▶ The problem: The output must contain exactly the lines from the top of the listing below through the line containing "Figure 11 : Effect", and no pictures.

▶ Supplied records:
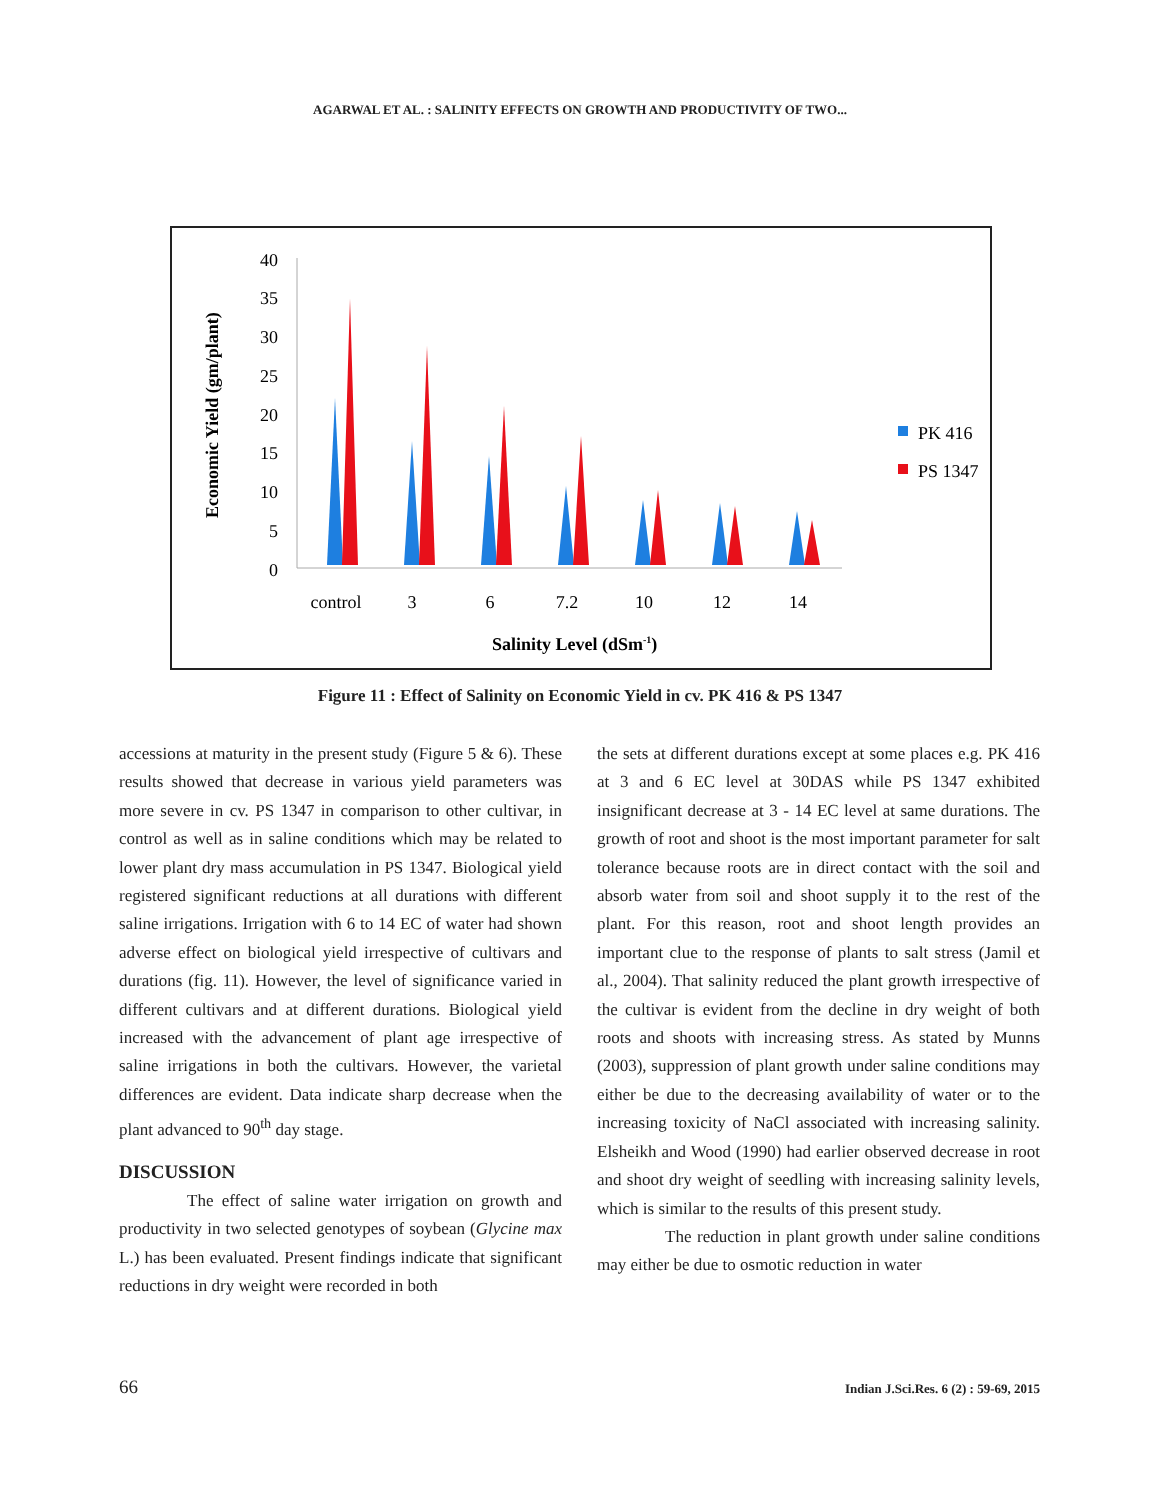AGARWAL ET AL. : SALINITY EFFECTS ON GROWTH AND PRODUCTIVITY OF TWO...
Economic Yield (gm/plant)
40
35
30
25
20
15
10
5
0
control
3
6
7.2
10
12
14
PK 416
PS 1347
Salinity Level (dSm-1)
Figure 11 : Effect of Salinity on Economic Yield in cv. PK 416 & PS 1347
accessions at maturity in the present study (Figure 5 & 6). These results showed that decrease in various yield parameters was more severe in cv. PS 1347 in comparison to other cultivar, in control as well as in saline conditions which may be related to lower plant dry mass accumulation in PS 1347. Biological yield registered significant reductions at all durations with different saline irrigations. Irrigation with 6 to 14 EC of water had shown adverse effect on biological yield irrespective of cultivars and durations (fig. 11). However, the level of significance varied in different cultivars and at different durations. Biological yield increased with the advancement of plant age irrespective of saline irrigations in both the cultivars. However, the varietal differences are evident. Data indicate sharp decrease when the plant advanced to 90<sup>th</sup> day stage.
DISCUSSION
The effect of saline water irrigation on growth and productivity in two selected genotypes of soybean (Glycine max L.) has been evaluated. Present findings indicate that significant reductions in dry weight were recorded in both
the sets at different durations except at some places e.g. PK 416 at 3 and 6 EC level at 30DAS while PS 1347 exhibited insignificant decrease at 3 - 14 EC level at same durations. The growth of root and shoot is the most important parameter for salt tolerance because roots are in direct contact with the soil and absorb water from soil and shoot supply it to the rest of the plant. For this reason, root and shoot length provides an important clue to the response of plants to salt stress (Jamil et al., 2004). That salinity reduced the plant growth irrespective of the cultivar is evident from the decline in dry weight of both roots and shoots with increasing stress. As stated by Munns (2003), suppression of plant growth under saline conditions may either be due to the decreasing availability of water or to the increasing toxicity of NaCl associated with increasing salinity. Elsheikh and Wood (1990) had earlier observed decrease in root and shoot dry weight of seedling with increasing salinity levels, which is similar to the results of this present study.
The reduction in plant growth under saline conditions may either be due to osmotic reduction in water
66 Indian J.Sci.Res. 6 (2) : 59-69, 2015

▶ Exercise answer:
AGARWAL ET AL. : SALINITY EFFECTS ON GROWTH AND PRODUCTIVITY OF TWO...
Economic Yield (gm/plant)
40
35
30
25
20
15
10
5
0
control
3
6
7.2
10
12
14
PK 416
PS 1347
Salinity Level (dSm-1)
Figure 11 : Effect of Salinity on Economic Yield in cv. PK 416 & PS 1347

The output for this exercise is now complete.